For both of them, it was their greatest hour, though they also keenly remember the famous tied Test of 1960. "We had heard so much about Lord's, and about Queen and King. Lord's has to be No 1. That definitely was the greatest."

They will be back this week, for the highlight of the 1995 benefit year that has been organised for them. But the Test they watch will be different in many ways from that which was perhaps the apogee of the Age of Innocence.

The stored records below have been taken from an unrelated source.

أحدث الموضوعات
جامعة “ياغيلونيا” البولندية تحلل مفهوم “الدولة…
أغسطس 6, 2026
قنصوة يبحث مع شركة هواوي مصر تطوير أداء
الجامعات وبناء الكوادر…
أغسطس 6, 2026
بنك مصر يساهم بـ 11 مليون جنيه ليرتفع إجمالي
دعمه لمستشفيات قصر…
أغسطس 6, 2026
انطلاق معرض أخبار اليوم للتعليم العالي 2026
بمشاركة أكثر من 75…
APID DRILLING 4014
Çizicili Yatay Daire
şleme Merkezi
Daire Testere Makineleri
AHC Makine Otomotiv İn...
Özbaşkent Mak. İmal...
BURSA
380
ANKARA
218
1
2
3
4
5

Valentine remembers that there was champagne in the dressing room. But both youngsters, then teetotallers, drank soda pop. Valentine also remembers that he then went off, in the afternoon, to see London Zoo.

LORD'S SCOREBOARD 1950

WEST INDIES - First Innings

A F Rae c and b Jenkins 106

J B Stollmeyer lbw b Wardle 20

F M M Worrell b Bedser 52

E de C Weekes b Bedser 63

C L Walcott st Evans b Jenkins 14

G E Gomez st Evans b Jenkins 1

R J Christiani b Bedser 33

*J D C Goddard b Wardle 14

P E Jones c Evans b Jenkins 0

S Ramadhin not out 1

A L Valentine c Hutton b Jenkins 5

Extras (b10 lb5 w1 nb1) 17

Total (131.2 overs) 326

Fall: 1-37 2-128 3-233 4-262 5-273 6-274 7-320 8-320 9-320.

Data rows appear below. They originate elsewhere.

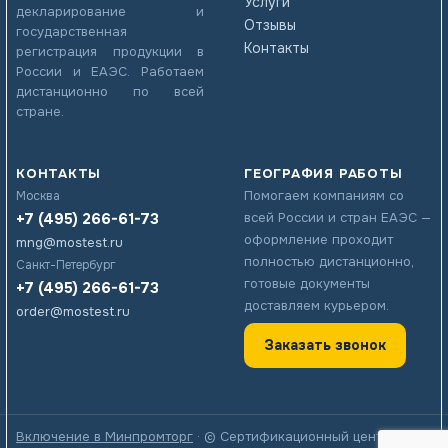
Услуги
декларирование и
Отзывы
государственная
Контакты
регистрация продукции в
России и ЕАЭС. Работаем
дистанционно по всей
стране.
КОНТАКТЫ
ГЕОГРАФИЯ РАБОТЫ
Помогаем компаниям со
Москва
+7 (495) 266-61-73
всей России и стран ЕАЭС —
оформление проходит
mng@mostest.ru
полностью дистанционно,
Санкт-Петербург
готовые документы
+7 (495) 266-61-73
доставляем курьером.
order@mostest.ru
Заказать звонок
Включение в Минпромторг
· © Сертификационный центр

Bowling: Bedser 40-14-60-3; Edrich 16-4-30-0; Jenkins 35.2-6-116-5; Wardle 17-6-46-2; Berry 19-7-45-0; Yardley 4-1-12-0.

ENGLAND - First Innings

L Hutton st Walcott b Valentine 35

C Washbrook st Walcott b Ramadhin 36

W J Edrich c Walcott b Ramadhin 8

G H G Doggart lbw b Ramadhin 0

W G A Parkhouse b Valentine 0

*N W D Yardley b Valentine 16

T G Evans b Ramadhin 8

R O Jenkins c Walcott b Valentine 4

J H Wardle not out 33

A V Bedser b Ramadhin 5

R Berry c Goddard b Jones 2

Extras (b2 lb1 w1) 4

Total (106.4 overs) 151

Fall: 1-62 2-74 3-74 4-75 5-86 6-102 7-110 8-113 9-122.

Bowling: Jones 8.4-2-13-1; Worrell 10-4-20-0; Valentine 45-28-48-4; Ramadhin 43-27-66-5.

WEST INDIES - Second Innings

A F Rae b Jenkins 24

J B Stollmeyer b Jenkins 30

F M M Worrell c Doggart b Jenkins 45

E de C Weekes run out 63

*J D C Goddard c Evans b Jenkins 11

C L Walcott not out 168

G E Gomez c Edrich b Bedser 70

R J Christiani not out 5

Extras (lb8 nb1) 9

Total (for 6 dec, 178 overs) 425

Fall: 1-48 2-75 3-108 4-146 5-199 6-410.

Bowling: Bedser 44-16-80-1; Edrich 13-2-37-0; Jenkins 59-13-174-4; Wardle 30-10-58-0; Berry 32-15-67-0.

ENGLAND - Second Innings

L Hutton b Valentine 10

C Washbrook b Ramadhin 114

W J Edrich c Jones b Ramadhin 8

G H G Doggart b Ramadhin 25

W G A Parkhouse c Goddard

b Valentine 48

*N W D Yardley c Weekes b Valentine 19

T G Evans c Rae b Ramadhin 2

R O Jenkins b Ramadhin 4

J H Wardle lbw b Worrell 21

A V Bedser b Ramadhin 0

R Berry not out 0

Extras (b16 lb7) 23

Total (191.3 overs) 274

Fall: 1-28 2-57 3-140 4-218 5-228 6-238 7-245 8-248 9-258.

Bowling: Jones 7-1-22-0; Worrell 22.3-9-39-1; Valentine 71-47-79-3; Ramadhin 72-43-86-6; Gomez 13-1-25-0; Goddard 6-6-0-0.